The errors in the Shatrughan Chauhan decision brought forward the case of three convicts — Murugan, Perarivalan and Santhan — in the Rajiv Gandhi assassination case before the consideration of the Supreme Court. These commutations were ordered on the same grounds as Shatrughan Chauhan & Anr. vs Union Of India & Ors. After commuting the death sentence to life imprisonment for these convicts, the court rendered an unsolicited legal opinion that was neither pleaded nor argued by the petitioners (para 31 of the judgment).
The judgment erroneously declared the power of the State government under the Criminal Procedure Code, to exercise remission of “life sentence” to “no sentence,” and enabled the release of the convicts. In Krishta Goud & Bhoomaiah vs State of Andhra, the Supreme Court Bench presided over by Justice V.R. Krishna Iyer stated with clarity: “As Judges, we cannot rewrite the law whatever our views of urgent reforms, as citizens, may be.” When the State government’s decision was challenged by the Union of India in the Rajiv Gandhi assassination case, P. Sathasivam, Chief Justice of India stated: “We are responsible for this problem.

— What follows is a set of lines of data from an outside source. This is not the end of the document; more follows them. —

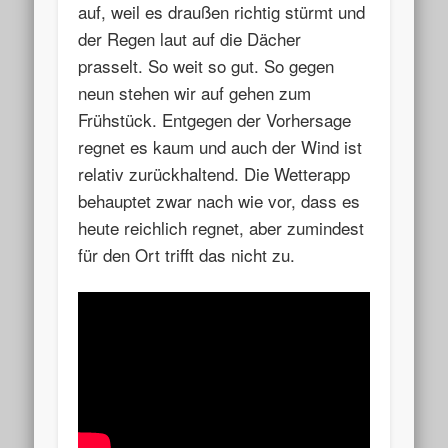
auf, weil es draußen richtig stürmt und
der Regen laut auf die Dächer
prasselt. So weit so gut. So gegen
neun stehen wir auf gehen zum
Frühstück. Entgegen der Vorhersage
regnet es kaum und auch der Wind ist
relativ zurückhaltend. Die Wetterapp
behauptet zwar nach wie vor, dass es
heute reichlich regnet, aber zumindest
für den Ort trifft das nicht zu.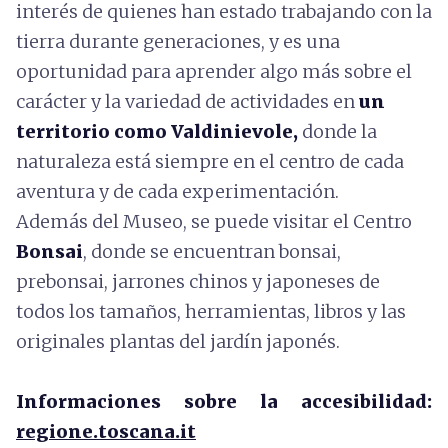
interés de quienes han estado trabajando con la
tierra durante generaciones, y es una
oportunidad para aprender algo más sobre el
carácter y la variedad de actividades en
un
territorio como Valdinievole,
donde la
naturaleza está siempre en el centro de cada
aventura y de cada experimentación.
Además del Museo, se puede visitar el Centro
Bonsai
, donde se encuentran bonsai,
prebonsai, jarrones chinos y japoneses de
todos los tamaños, herramientas, libros y las
originales plantas del jardín japonés.
Informaciones sobre la accesibilidad:
regione.toscana.it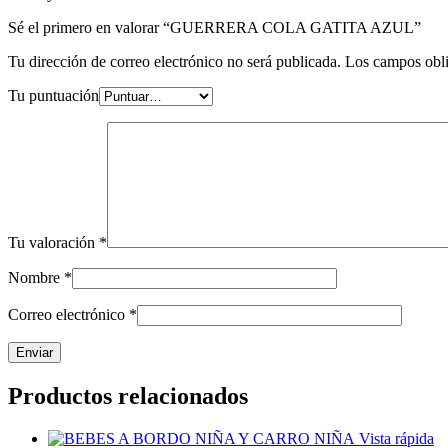
Sé el primero en valorar “GUERRERA COLA GATITA AZUL”
Tu dirección de correo electrónico no será publicada.
Los campos obli
Tu puntuación
Tu valoración
*
Nombre
*
Correo electrónico
*
Productos relacionados
Vista rápida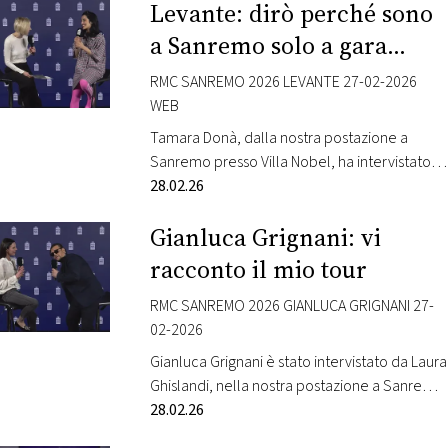
Levante: dirò perché sono
delle location di maggiore prestigio della
città, vi porta nel cuore della gara musicale
a Sanremo solo a gara
più attesa dell’anno con il progetto Sanremo
finita!
Extrafestival. Tamara Donà (dal lunedì al…
RMC SANREMO 2026 LEVANTE 27-02-2026
WEB
Tamara Donà, dalla nostra postazione a
Sanremo presso Villa Nobel, ha intervistato
Levante. L’artista è in gara al Festival con la
28.02.26
canzone “Sei tu”. Radio Monte Carlo, dalla
Gianluca Grignani: vi
cornice unica di Villa Nobel a Sanremo, una
delle location di maggiore prestigio della
racconto il mio tour
città, vi porta nel cuore della gara musicale
più attesa dell’anno con il…
RMC SANREMO 2026 GIANLUCA GRIGNANI 27-
02-2026
Gianluca Grignani è stato intervistato da Laura
Ghislandi, nella nostra postazione a Sanremo
presso Villa Nobel. Radio Monte Carlo, dalla
28.02.26
cornice unica di Villa Nobel a Sanremo, una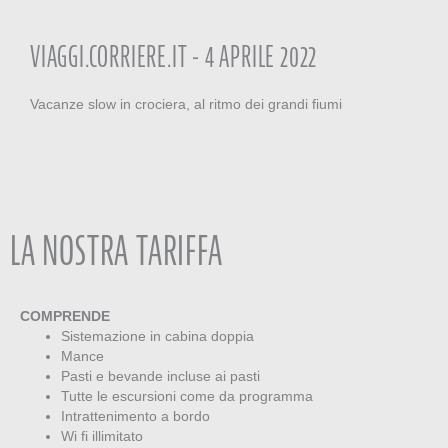
VIAGGI.CORRIERE.IT - 4 APRILE 2022
Vacanze slow in crociera, al ritmo dei grandi fiumi
LA NOSTRA TARIFFA
COMPRENDE
Sistemazione in cabina doppia
Mance
Pasti e bevande incluse ai pasti
Tutte le escursioni come da programma
Intrattenimento a bordo
Wi fi illimitato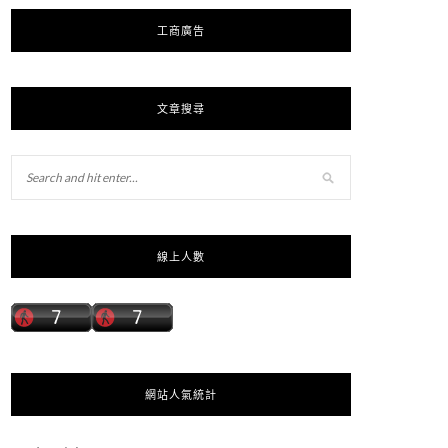
工商廣告
文章搜尋
線上人數
網站人氣統計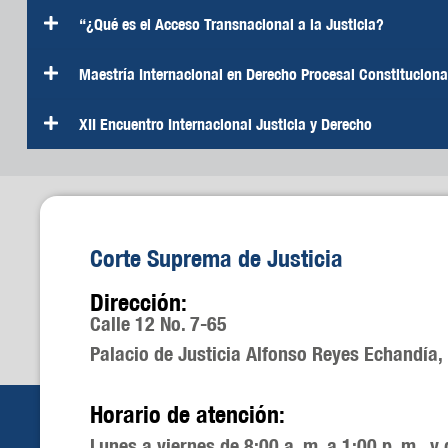
“¿Qué es el Acceso Transnacional a la Justicia?
Maestría Internacional en Derecho Procesal Constituciona
XII Encuentro Internacional Justicia y Derecho
Corte Suprema de Justicia
Dirección:
Calle 12 No. 7-65
Palacio de Justicia Alfonso Reyes Echandía,
Horario de atención:
Lunes a viernes de 8:00 a. m. a 1:00 p. m. y 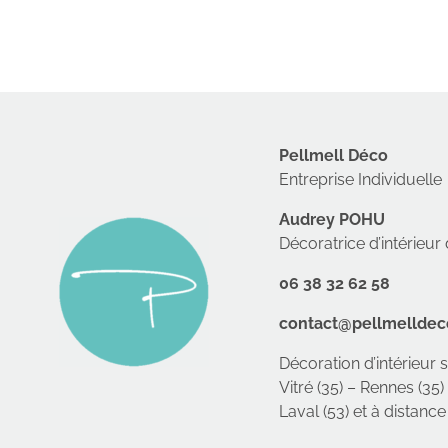
Pellmell Déco
Entreprise Individuelle
Audrey POHU
Décoratrice d’intérieu
06 38 32 62 58
contact@pellmellde
Décoration d’intérieur 
Vitré (35) – Rennes (35)
Laval (53) et à distance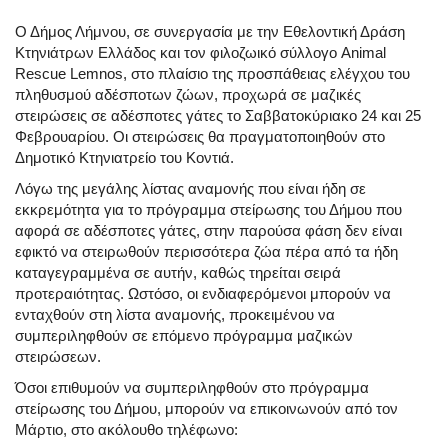
Ο Δήμος Λήμνου, σε συνεργασία με την Εθελοντική Δράση
Κτηνιάτρων Ελλάδος και τον φιλοζωικό σύλλογο Animal
Rescue Lemnos, στο πλαίσιο της προσπάθειας ελέγχου του
πληθυσμού αδέσποτων ζώων, προχωρά σε μαζικές
στειρώσεις σε αδέσποτες γάτες το Σαββατοκύριακο 24 και 25
Φεβρουαρίου. Οι στειρώσεις θα πραγματοποιηθούν στο
Δημοτικό Κτηνιατρείο του Κοντιά.
Λόγω της μεγάλης λίστας αναμονής που είναι ήδη σε
εκκρεμότητα για το πρόγραμμα στείρωσης του Δήμου που
αφορά σε αδέσποτες γάτες, στην παρούσα φάση δεν είναι
εφικτό να στειρωθούν περισσότερα ζώα πέρα από τα ήδη
καταγεγραμμένα σε αυτήν, καθώς τηρείται σειρά
προτεραιότητας. Ωστόσο, οι ενδιαφερόμενοι μπορούν να
ενταχθούν στη λίστα αναμονής, προκειμένου να
συμπεριληφθούν σε επόμενο πρόγραμμα μαζικών
στειρώσεων.
Όσοι επιθυμούν να συμπεριληφθούν στο πρόγραμμα
στείρωσης του Δήμου, μπορούν να επικοινωνούν από τον
Μάρτιο, στο ακόλουθο τηλέφωνο:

We will solve it.”
The Tamil Nadu government taking political advantage of the “Tamil sentiments” in view of the coming election, exercised the remission power purely for political consideration, and demanded that the Centre act within 72 hours. Electoral politicking that appeals directly to mass sentiments, ethnonational affinities and sympathies, without institutional and social checks and balances, erodes the very foundation of our rights. The Tamil Nadu government’s decision to release the prisoners might create short term electoral victory, but it will further entrench a culture that places politics and emotional appeasement above governance and the rule of law.
In a country governed by a written Constitution, the democratic right flows from the attribute of constitutional sovereignty. We cannot claim our fundamental right or any other legal rights, unless we retain the structure of our sovereignty. In the 1970s, when faced with gross violations of the country’s democratic structures, the Supreme Court stepped in, limiting the power of both the Legislature and Executive. Our Constitution is our act of revolution and the Judiciary its protector. Today when the same Judiciary oversteps its limits, it is indispensable that the decision is corrected, reviewed and reversed by a larger Bench.